SOURCE TEXT:
_ _ _ _ _

Molecules, Cells and Variation - 1.1 +1.2 Flashcards
Maltose
Disaccharide made from glucose and glucose
Sucrose
Disaccharide made from glucose and fructose
Lactose
Disaccharide made from glucose and galactose
Hydrolysis of disaccharide
Boiling with acid
Benedict’s test for reducing sugars
- Small amount of sample is placed in test tube with 2cm3 of Benedict’s solution.
- This is heated in water bath for 5 mins.
- Brick red/orange colour (produced by copper (I) oxide) is a +ve result.
- If solution remains blue – no reducing sugar present.
Test for non-reducing sugars
- Carry out Benedict’s test on sample to confirm -ve
- Hydrolyse another sample by heating with dilute acid e.g. HCl or by using the enzyme sucrase at its optimum temperature.
- When cooled, add dilute NaOH solution to neutralise the acid.
- Add Benedict’s solution, heat in water bath for 5 mins.
- +ve brick red colour indicates non-reducing sugar (sucrose) was originally present.
Polysaccharides
- Polysaccharides differ in number and arrangement of glucose molecules they contain.
- Function as storage or structural molecules, as they’re large and relatively insoluble in water.
- They are non-reducing.
- They are unsweet to taste.

_ _ _ _ _

Saved entries:

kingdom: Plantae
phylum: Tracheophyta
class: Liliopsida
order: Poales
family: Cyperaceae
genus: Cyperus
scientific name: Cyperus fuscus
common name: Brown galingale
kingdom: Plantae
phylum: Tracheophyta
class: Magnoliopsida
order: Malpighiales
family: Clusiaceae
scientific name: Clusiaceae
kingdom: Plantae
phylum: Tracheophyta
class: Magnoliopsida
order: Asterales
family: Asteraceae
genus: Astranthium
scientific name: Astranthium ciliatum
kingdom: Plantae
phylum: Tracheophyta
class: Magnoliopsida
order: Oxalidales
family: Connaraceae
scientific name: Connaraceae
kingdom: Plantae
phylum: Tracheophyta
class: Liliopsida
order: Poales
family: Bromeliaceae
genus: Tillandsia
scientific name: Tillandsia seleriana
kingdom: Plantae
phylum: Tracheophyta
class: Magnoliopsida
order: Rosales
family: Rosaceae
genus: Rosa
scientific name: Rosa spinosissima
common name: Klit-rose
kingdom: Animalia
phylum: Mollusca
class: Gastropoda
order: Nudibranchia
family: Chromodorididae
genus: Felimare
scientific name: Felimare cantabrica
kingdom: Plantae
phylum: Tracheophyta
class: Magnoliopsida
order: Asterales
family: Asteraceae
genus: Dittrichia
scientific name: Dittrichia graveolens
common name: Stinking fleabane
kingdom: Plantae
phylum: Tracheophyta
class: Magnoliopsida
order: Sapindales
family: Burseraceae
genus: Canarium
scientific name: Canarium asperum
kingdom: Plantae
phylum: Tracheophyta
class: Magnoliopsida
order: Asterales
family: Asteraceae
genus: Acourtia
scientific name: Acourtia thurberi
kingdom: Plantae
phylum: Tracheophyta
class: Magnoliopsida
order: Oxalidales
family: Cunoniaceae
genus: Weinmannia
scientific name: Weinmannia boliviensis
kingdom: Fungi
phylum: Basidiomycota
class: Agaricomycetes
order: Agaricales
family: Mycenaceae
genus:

_ _ _ _ _

PROBLEM 1: According to the flashcards, what produces the brick red/orange color in a positive Benedict's test?
PROBLEM 2: Please set down part of the flashcards word for word, beginning at the words "Test for non-reducing" and stopping after "neutralise the acid.".
These lines have no connection to the flashcards.

WORKED SOLUTION 1: Copper (I) oxide.

WORKED SOLUTION 2:
Test for non-reducing sugars
- Carry out Benedict’s test on sample to confirm -ve
- Hydrolyse another sample by heating with dilute acid e.g. HCl or by using the enzyme sucrase at its optimum temperature.
- When cooled, add dilute NaOH solution to neutralise the acid.